Reproduce each of the rows below word for word, including the answers, and leave out the pictures.
(Records for the exercise begins)
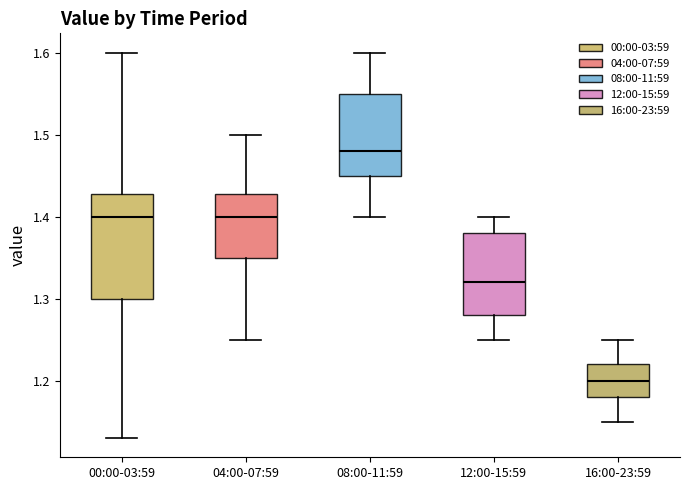

Reading left to right, transcribe this box plot: for each box, give where its median line is, the range the box spans, and where its two whiskers end, as read against the y-axis. The values are not printed on the chart, so give them approximately, as read against the axis.

00:00-03:59: median 1.40, box 1.30 to 1.43, whiskers 1.13 to 1.60
04:00-07:59: median 1.40, box 1.35 to 1.43, whiskers 1.25 to 1.50
08:00-11:59: median 1.48, box 1.45 to 1.55, whiskers 1.40 to 1.60
12:00-15:59: median 1.32, box 1.28 to 1.38, whiskers 1.25 to 1.40
16:00-23:59: median 1.20, box 1.18 to 1.22, whiskers 1.15 to 1.25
(Records for the exercise ends)
*Answer box*
Reading left to right, transcribe this box plot: for each box, give where its median line is, the range the box spans, and where its two whiskers end, as read against the y-axis. The values are not printed on the chart, so give them approximately, as read against the axis.

00:00-03:59: median 1.40, box 1.30 to 1.43, whiskers 1.13 to 1.60
04:00-07:59: median 1.40, box 1.35 to 1.43, whiskers 1.25 to 1.50
08:00-11:59: median 1.48, box 1.45 to 1.55, whiskers 1.40 to 1.60
12:00-15:59: median 1.32, box 1.28 to 1.38, whiskers 1.25 to 1.40
16:00-23:59: median 1.20, box 1.18 to 1.22, whiskers 1.15 to 1.25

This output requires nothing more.